» TEKS BACAAN
:::::

Dari empat penampilan yang saya tonton tadi; nasyid, jali-jali, ondel-ondel, dan nonton bioskop, semua penampilnya selalu menyapa penonton dengan hal yang sama, yaitu dengan teriakan lantang, “Assalamualaikum!!!” Bila hanya beberapa orang yang terdengar menjawab, mereka akan mengulang teriakan dengan kata-kata yang juga sama persis, “Inget-inget, di Islam itu menjawab salam hukumnya wajib loh, yang nggak jawab berarti dapat... Dooooo...saaaa! Nah, penonton, Assalamualaikum!” Barulah setelah diingatkan seperti itu, penonton menjawab salam mereka. 

Kesenian khas Betawi. Entah kenapa semua pemainnya mukanya bete ._.
 
Terdapat 6 (enam) klasifikasi komunikasi non-verbal, yaitu: penampilan, gerakan, ekspresi wajah, kontak mata, sentuhan, dan parabahasa. Namun di Kampung Betawi, klasifikasi yang paling menonjol adalah penampilan dan parabahasa. 

Dari segi penampilan, di sini masih banyak warga yang memakai baju adat walaupun hanya sekadar ikat pinggang hijau ala si Pitung bagi para lelaki. Peci juga menjadi salah satu atribut wajib di dalam penampilan laki-laki di sini. Hanya dengan pakaian yang ‘mereka banget’, kita sudah tau bahwa mereka adalah orang Betawi.

:::::

» DAFTAR DATA
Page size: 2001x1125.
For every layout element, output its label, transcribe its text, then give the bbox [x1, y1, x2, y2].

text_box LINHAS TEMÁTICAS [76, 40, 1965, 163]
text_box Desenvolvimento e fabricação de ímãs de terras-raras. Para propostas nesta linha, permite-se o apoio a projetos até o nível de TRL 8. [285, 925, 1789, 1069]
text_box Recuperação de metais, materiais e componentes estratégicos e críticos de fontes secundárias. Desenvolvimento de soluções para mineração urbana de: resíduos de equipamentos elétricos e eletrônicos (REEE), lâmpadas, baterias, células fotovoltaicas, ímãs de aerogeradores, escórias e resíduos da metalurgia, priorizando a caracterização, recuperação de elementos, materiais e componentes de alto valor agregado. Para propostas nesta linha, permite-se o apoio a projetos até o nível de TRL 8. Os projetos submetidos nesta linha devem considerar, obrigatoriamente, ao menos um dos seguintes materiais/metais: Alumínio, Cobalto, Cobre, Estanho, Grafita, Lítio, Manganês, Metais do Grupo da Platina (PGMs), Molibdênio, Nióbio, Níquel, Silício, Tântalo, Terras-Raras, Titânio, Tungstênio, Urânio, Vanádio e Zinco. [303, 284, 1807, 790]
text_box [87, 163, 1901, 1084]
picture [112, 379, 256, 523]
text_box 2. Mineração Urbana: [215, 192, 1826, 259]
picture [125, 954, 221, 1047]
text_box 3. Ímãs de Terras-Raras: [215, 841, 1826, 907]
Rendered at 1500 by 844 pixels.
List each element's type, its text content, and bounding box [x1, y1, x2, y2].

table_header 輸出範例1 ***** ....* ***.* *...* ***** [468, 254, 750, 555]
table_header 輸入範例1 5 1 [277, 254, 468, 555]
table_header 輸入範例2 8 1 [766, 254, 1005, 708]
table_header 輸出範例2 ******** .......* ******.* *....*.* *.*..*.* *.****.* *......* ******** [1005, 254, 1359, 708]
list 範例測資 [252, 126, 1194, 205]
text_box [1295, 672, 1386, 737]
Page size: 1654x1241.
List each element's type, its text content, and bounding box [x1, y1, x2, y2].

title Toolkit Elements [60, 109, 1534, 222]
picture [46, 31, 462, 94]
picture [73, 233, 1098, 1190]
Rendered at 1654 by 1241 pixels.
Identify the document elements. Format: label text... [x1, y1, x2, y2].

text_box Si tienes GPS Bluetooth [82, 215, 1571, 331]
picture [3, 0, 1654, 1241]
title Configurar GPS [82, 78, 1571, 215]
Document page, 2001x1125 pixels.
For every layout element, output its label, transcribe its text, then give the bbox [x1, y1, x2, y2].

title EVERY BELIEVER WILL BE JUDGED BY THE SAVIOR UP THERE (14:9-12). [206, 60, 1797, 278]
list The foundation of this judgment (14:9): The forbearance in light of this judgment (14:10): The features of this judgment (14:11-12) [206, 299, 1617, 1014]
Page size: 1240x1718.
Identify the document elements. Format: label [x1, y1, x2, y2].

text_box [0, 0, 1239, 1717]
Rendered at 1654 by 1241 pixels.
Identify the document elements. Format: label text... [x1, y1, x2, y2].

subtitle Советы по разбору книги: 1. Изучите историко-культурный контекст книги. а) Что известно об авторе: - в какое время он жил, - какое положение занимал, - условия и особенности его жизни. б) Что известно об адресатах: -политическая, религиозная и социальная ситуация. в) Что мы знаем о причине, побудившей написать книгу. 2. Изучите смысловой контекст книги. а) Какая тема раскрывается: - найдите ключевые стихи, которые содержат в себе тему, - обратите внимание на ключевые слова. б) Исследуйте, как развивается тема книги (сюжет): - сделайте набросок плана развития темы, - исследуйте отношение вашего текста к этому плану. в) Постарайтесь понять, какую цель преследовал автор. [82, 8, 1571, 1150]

:::::

» RINCIAN TUGAS
Menurut teks bacaan tentang Kampung Betawi, klasifikasi komunikasi non-verbal apa yang paling menonjol di sana?

» JAWABAN
Penampilan dan parabahasa.